■ Records provided:
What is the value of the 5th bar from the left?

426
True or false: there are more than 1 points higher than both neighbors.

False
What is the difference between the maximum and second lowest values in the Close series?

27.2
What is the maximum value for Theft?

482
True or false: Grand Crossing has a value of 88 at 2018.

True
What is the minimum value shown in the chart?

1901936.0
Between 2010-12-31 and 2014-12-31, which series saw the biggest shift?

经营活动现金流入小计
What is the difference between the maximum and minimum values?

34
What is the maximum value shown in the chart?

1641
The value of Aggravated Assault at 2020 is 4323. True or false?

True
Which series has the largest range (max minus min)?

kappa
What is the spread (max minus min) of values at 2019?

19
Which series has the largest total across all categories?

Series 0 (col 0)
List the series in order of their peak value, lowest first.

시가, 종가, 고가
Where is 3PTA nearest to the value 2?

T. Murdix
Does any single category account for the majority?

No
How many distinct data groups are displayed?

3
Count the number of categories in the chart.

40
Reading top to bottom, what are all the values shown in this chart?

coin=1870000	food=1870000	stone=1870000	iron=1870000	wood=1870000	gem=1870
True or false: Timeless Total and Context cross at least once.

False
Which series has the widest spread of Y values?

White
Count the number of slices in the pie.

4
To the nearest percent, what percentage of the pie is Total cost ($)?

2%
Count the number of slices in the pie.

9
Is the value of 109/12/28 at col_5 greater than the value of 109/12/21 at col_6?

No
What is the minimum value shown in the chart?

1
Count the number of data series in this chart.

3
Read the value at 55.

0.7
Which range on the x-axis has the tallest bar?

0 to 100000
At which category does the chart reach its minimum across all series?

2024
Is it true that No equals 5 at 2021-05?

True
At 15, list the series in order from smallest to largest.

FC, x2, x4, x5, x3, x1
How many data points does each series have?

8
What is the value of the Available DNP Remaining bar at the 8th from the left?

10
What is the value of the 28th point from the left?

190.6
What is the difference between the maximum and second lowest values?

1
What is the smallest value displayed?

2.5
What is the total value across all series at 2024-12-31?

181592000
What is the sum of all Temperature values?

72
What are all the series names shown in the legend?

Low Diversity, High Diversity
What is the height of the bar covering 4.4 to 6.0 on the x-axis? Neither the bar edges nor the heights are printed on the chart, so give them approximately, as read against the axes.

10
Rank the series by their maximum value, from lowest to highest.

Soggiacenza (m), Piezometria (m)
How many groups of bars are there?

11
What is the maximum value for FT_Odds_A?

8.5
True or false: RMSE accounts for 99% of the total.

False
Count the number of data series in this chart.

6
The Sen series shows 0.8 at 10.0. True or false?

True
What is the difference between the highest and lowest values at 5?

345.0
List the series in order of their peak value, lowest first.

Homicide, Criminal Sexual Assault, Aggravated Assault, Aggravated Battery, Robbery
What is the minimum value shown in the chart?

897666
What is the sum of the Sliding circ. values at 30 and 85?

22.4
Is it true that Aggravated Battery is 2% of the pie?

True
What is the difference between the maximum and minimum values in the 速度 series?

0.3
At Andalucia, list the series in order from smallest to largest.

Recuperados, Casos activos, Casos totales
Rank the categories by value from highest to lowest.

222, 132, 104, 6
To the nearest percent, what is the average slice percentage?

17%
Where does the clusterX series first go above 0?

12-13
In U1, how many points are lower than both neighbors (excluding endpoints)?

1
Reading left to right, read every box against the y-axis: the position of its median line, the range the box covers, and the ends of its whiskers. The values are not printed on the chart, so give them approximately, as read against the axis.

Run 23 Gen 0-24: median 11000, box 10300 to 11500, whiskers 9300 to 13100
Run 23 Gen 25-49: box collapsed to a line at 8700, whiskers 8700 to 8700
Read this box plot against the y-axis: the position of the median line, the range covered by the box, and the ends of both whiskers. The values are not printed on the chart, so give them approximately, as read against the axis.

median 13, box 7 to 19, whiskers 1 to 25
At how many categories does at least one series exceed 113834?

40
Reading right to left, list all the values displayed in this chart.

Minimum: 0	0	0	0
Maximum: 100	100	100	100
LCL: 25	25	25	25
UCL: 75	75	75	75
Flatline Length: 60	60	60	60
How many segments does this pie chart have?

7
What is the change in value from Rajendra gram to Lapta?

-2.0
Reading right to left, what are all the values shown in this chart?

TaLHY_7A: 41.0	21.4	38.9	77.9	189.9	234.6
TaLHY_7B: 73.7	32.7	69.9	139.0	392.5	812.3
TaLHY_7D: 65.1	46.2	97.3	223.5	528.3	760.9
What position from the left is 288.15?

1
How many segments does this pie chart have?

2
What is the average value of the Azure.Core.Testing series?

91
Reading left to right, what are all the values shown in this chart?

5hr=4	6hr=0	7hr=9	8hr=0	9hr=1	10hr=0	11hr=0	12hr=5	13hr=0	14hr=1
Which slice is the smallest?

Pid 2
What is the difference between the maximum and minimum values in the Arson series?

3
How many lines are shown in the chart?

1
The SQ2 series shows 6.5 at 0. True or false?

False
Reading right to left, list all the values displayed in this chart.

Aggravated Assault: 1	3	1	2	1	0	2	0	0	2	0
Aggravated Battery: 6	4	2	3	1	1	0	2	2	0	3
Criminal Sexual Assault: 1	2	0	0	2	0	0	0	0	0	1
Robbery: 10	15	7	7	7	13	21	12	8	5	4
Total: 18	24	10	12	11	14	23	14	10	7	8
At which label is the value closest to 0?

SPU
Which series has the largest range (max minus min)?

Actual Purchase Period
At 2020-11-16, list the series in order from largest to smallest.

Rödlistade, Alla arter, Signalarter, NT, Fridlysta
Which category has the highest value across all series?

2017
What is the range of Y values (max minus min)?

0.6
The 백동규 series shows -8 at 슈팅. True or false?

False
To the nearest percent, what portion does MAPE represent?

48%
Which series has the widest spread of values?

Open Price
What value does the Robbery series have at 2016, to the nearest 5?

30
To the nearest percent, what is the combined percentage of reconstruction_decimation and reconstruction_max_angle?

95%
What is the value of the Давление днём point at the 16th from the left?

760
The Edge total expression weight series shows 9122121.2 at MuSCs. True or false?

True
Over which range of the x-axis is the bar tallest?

■ Task description:
Rewrite the entire listing above as a JSON array of strings, with one string for each line and the blank lines left out.

■ Answer section:
[
  "What is the value of the 5th bar from the left?",
  "426",
  "True or false: there are more than 1 points higher than both neighbors.",
  "False",
  "What is the difference between the maximum and second lowest values in the Close series?",
  "27.2",
  "What is the maximum value for Theft?",
  "482",
  "True or false: Grand Crossing has a value of 88 at 2018.",
  "True",
  "What is the minimum value shown in the chart?",
  "1901936.0",
  "Between 2010-12-31 and 2014-12-31, which series saw the biggest shift?",
  "经营活动现金流入小计",
  "What is the difference between the maximum and minimum values?",
  "34",
  "What is the maximum value shown in the chart?",
  "1641",
  "The value of Aggravated Assault at 2020 is 4323. True or false?",
  "True",
  "Which series has the largest range (max minus min)?",
  "kappa",
  "What is the spread (max minus min) of values at 2019?",
  "19",
  "Which series has the largest total across all categories?",
  "Series 0 (col 0)",
  "List the series in order of their peak value, lowest first.",
  "시가, 종가, 고가",
  "Where is 3PTA nearest to the value 2?",
  "T. Murdix",
  "Does any single category account for the majority?",
  "No",
  "How many distinct data groups are displayed?",
  "3",
  "Count the number of categories in the chart.",
  "40",
  "Reading top to bottom, what are all the values shown in this chart?",
  "coin=1870000\tfood=1870000\tstone=1870000\tiron=1870000\twood=1870000\tgem=1870",
  "True or false: Timeless Total and Context cross at least once.",
  "False",
  "Which series has the widest spread of Y values?",
  "White",
  "Count the number of slices in the pie.",
  "4",
  "To the nearest percent, what percentage of the pie is Total cost ($)?",
  "2%",
  "Count the number of slices in the pie.",
  "9",
  "Is the value of 109/12/28 at col_5 greater than the value of 109/12/21 at col_6?",
  "No",
  "What is the minimum value shown in the chart?",
  "1",
  "Count the number of data series in this chart.",
  "3",
  "Read the value at 55.",
  "0.7",
  "Which range on the x-axis has the tallest bar?",
  "0 to 100000",
  "At which category does the chart reach its minimum across all series?",
  "2024",
  "Is it true that No equals 5 at 2021-05?",
  "True",
  "At 15, list the series in order from smallest to largest.",
  "FC, x2, x4, x5, x3, x1",
  "How many data points does each series have?",
  "8",
  "What is the value of the Available DNP Remaining bar at the 8th from the left?",
  "10",
  "What is the value of the 28th point from the left?",
  "190.6",
  "What is the difference between the maximum and second lowest values?",
  "1",
  "What is the smallest value displayed?",
  "2.5",
  "What is the total value across all series at 2024-12-31?",
  "181592000",
  "What is the sum of all Temperature values?",
  "72",
  "What are all the series names shown in the legend?",
  "Low Diversity, High Diversity",
  "What is the height of the bar covering 4.4 to 6.0 on the x-axis? Neither the bar edges nor the heights are printed on the chart, so give them approximately, as read against the axes.",
  "10",
  "Rank the series by their maximum value, from lowest to highest.",
  "Soggiacenza (m), Piezometria (m)",
  "How many groups of bars are there?",
  "11",
  "What is the maximum value for FT_Odds_A?",
  "8.5",
  "True or false: RMSE accounts for 99% of the total.",
  "False",
  "Count the number of data series in this chart.",
  "6",
  "The Sen series shows 0.8 at 10.0. True or false?",
  "True",
  "What is the difference between the highest and lowest values at 5?",
  "345.0",
  "List the series in order of their peak value, lowest first.",
  "Homicide, Criminal Sexual Assault, Aggravated Assault, Aggravated Battery, Robbery",
  "What is the minimum value shown in the chart?",
  "897666",
  "What is the sum of the Sliding circ. values at 30 and 85?",
  "22.4",
  "Is it true that Aggravated Battery is 2% of the pie?",
  "True",
  "What is the difference between the maximum and minimum values in the 速度 series?",
  "0.3",
  "At Andalucia, list the series in order from smallest to largest.",
  "Recuperados, Casos activos, Casos totales",
  "Rank the categories by value from highest to lowest.",
  "222, 132, 104, 6",
  "To the nearest percent, what is the average slice percentage?",
  "17%",
  "Where does the clusterX series first go above 0?",
  "12-13",
  "In U1, how many points are lower than both neighbors (excluding endpoints)?",
  "1",
  "Reading left to right, read every box against the y-axis: the position of its median line, the range the box covers, and the ends of its whiskers. The values are not printed on the chart, so give them approximately, as read against the axis.",
  "Run 23 Gen 0-24: median 11000, box 10300 to 11500, whiskers 9300 to 13100",
  "Run 23 Gen 25-49: box collapsed to a line at 8700, whiskers 8700 to 8700",
  "Read this box plot against the y-axis: the position of the median line, the range covered by the box, and the ends of both whiskers. The values are not printed on the chart, so give them approximately, as read against the axis.",
  "median 13, box 7 to 19, whiskers 1 to 25",
  "At how many categories does at least one series exceed 113834?",
  "40",
  "Reading right to left, list all the values displayed in this chart.",
  "Minimum: 0\t0\t0\t0",
  "Maximum: 100\t100\t100\t100",
  "LCL: 25\t25\t25\t25",
  "UCL: 75\t75\t75\t75",
  "Flatline Length: 60\t60\t60\t60",
  "How many segments does this pie chart have?",
  "7",
  "What is the change in value from Rajendra gram to Lapta?",
  "-2.0",
  "Reading right to left, what are all the values shown in this chart?",
  "TaLHY_7A: 41.0\t21.4\t38.9\t77.9\t189.9\t234.6",
  "TaLHY_7B: 73.7\t32.7\t69.9\t139.0\t392.5\t812.3",
  "TaLHY_7D: 65.1\t46.2\t97.3\t223.5\t528.3\t760.9",
  "What position from the left is 288.15?",
  "1",
  "How many segments does this pie chart have?",
  "2",
  "What is the average value of the Azure.Core.Testing series?",
  "91",
  "Reading left to right, what are all the values shown in this chart?",
  "5hr=4\t6hr=0\t7hr=9\t8hr=0\t9hr=1\t10hr=0\t11hr=0\t12hr=5\t13hr=0\t14hr=1",
  "Which slice is the smallest?",
  "Pid 2",
  "What is the difference between the maximum and minimum values in the Arson series?",
  "3",
  "How many lines are shown in the chart?",
  "1",
  "The SQ2 series shows 6.5 at 0. True or false?",
  "False",
  "Reading right to left, list all the values displayed in this chart.",
  "Aggravated Assault: 1\t3\t1\t2\t1\t0\t2\t0\t0\t2\t0",
  "Aggravated Battery: 6\t4\t2\t3\t1\t1\t0\t2\t2\t0\t3",
  "Criminal Sexual Assault: 1\t2\t0\t0\t2\t0\t0\t0\t0\t0\t1",
  "Robbery: 10\t15\t7\t7\t7\t13\t21\t12\t8\t5\t4",
  "Total: 18\t24\t10\t12\t11\t14\t23\t14\t10\t7\t8",
  "At which label is the value closest to 0?",
  "SPU",
  "Which series has the largest range (max minus min)?",
  "Actual Purchase Period",
  "At 2020-11-16, list the series in order from largest to smallest.",
  "Rödlistade, Alla arter, Signalarter, NT, Fridlysta",
  "Which category has the highest value across all series?",
  "2017",
  "What is the range of Y values (max minus min)?",
  "0.6",
  "The 백동규 series shows -8 at 슈팅. True or false?",
  "False",
  "To the nearest percent, what portion does MAPE represent?",
  "48%",
  "Which series has the widest spread of values?",
  "Open Price",
  "What value does the Robbery series have at 2016, to the nearest 5?",
  "30",
  "To the nearest percent, what is the combined percentage of reconstruction_decimation and reconstruction_max_angle?",
  "95%",
  "What is the value of the Давление днём point at the 16th from the left?",
  "760",
  "The Edge total expression weight series shows 9122121.2 at MuSCs. True or false?",
  "True",
  "Over which range of the x-axis is the bar tallest?"
]